What a dichotomy… your body is sweating but your hands and feet are freezing.
It takes some time to figure out what to wear for every weather condition and temperature you might face during cold weather rides. And of course, no two days are the same and I don’t remember last year, so it often leaves me either a rolling popsicle or dangerously wet from sweat and afraid to stop, as I’d freeze to death in seconds… usually the latter, in attempt to err on the side of caution.
Outside of t-shirt and shorts riding conditions, where it’s nice to just be on the bike and get some air moving across your skin, it’s helpful to record the weather conditions and what you wore during the ride. Also note how your clothing system worked and what you’d change for those conditions next time. This will help minimize the popsicle fingers and soaked clothes on future rides, considerably.
Because Fairbanks has the widest temperature range of any large city in the world, from -66 to 99F, I have a huge plastic tote filled with hats & gloves of every combination and material – softshell, fleece, wool, leather, Windstopper, etc. I’ve tried them all and the only ones I’m wholly satisfied with for biking in cold weather (Alaskan standards) are my Pearl Izumi Lobster Gloves & Dogwood Designs Poagies, neither of which even reside in the tote because I’m always using them!
I like to keep my hand system simple. Even with the massive frame bag on my Pugsley, there’s limited room to store things I’m not using. Down to about 35F, I use fleece liner gloves and between 35 & 20F, I reach for wool-lined softshell gloves, depending on the conditions and the ride duration. Between +20 & 0F, I use the lobster gloves, as no other glove can keep my hands as confidently warm at zero degrees. The pairing of the fingers provides the warmth of a mitten with the much needed dexterity of a glove for braking and shifting.
Three pairs of gloves for a 60 degree temperature span. Simple and I like it. Now, let’s swap out the softshell gloves for the real big hitters and the lower 40 degree span in temperatures I bike in.
Below zero, nothing else can stand on the podium with poagies. I combine the poagies with the fleece liner gloves for temps from +10 to -20F. Anything warmer makes my hands and wrists sweat profusely. Below -20, I swap out for the lobster gloves inside the poagies, with the arm holes on the poagies cinched up to seal out the cold. This keeps me comfortable even at -50F.

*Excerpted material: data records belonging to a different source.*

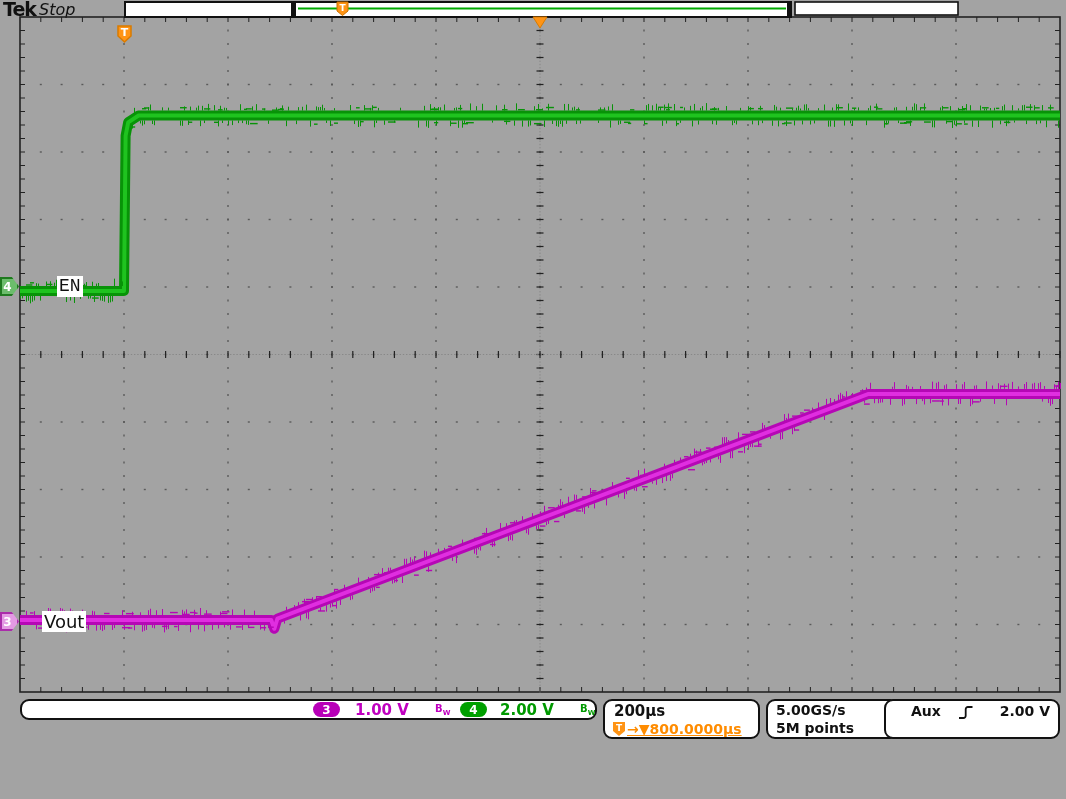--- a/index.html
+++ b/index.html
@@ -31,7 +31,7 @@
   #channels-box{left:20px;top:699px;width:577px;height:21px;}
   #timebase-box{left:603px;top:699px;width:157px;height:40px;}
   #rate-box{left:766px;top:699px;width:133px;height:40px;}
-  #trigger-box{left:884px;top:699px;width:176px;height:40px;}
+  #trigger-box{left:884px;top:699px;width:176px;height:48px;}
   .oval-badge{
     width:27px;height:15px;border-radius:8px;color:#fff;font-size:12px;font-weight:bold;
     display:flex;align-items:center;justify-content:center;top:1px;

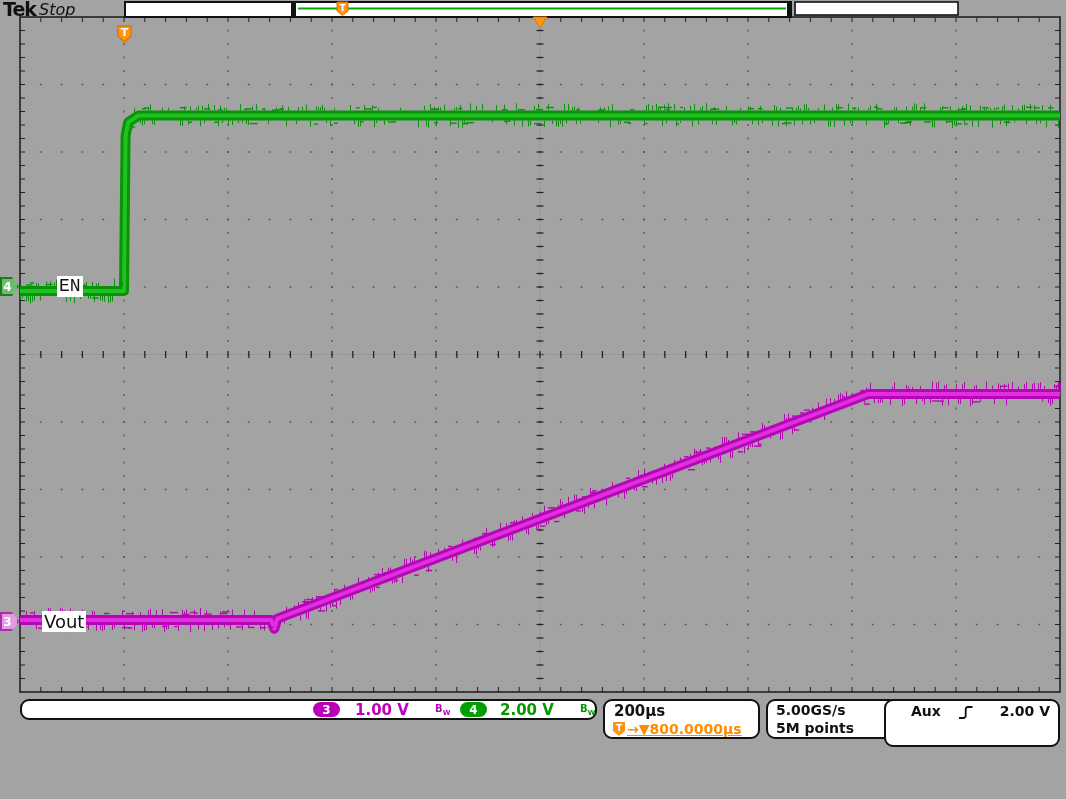--- a/index.html
+++ b/index.html
@@ -2549,7 +2549,7 @@
 
   <div class="abs rbox" id="rate-box">
     <div class="abs readout" id="rate-line1">5.00GS/s</div>
-    <div class="abs readout" id="rate-line2">5M points</div>
+    <div class="abs readout" id="rate-line2">17M points</div>
   </div>
 
   <div class="abs rbox" id="trigger-box">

I do recommend wearing at least a thin liner glove whenever using poagies, in order to keep the slimy & sweaty feeling to a minimum. If this is too warm, it’s probably above zero and you should switch to the lobster gloves.
If I’m doing a multi-day ride where I might face highly variable conditions, I’ll opt for the poagies, to ensure my digits don’t become ‘frigits’ and bring both the fleece liner & lobster gloves.
Without question, the best poagies available, and what I and all the serious winter bikers & racers in Alaska use, are the Dogwood Designs poagies. Unique to their design are thin wires inside the insulation, above the hand, that arch the top surface of the poagie, creating ample space inside to reach the brakes and wear thicker gloves, without feeling claustrophobic like flat-shaped poagies do. Some pairs are available with reflective striping for increased visibility.
They’re available in two versions – warm enough for almost any weather & too warm for any cold, dark, ice-covered place on the planet. I run the ‘warm enough’ variety and actually don’t like the ‘too warm’ model as they are just that in anything but 40 below. Plus, there’s not much space inside them for brake lever grabbing or camera and snack storage since the insulation is so thick, comparatively. The ‘warm enough’ model is highly versatile, as they allow you to wear thin or thick gloves for at least a 40 degree temperature range.
For any place where you don’t see temps colder than -20F, there should be no question as to which model to get.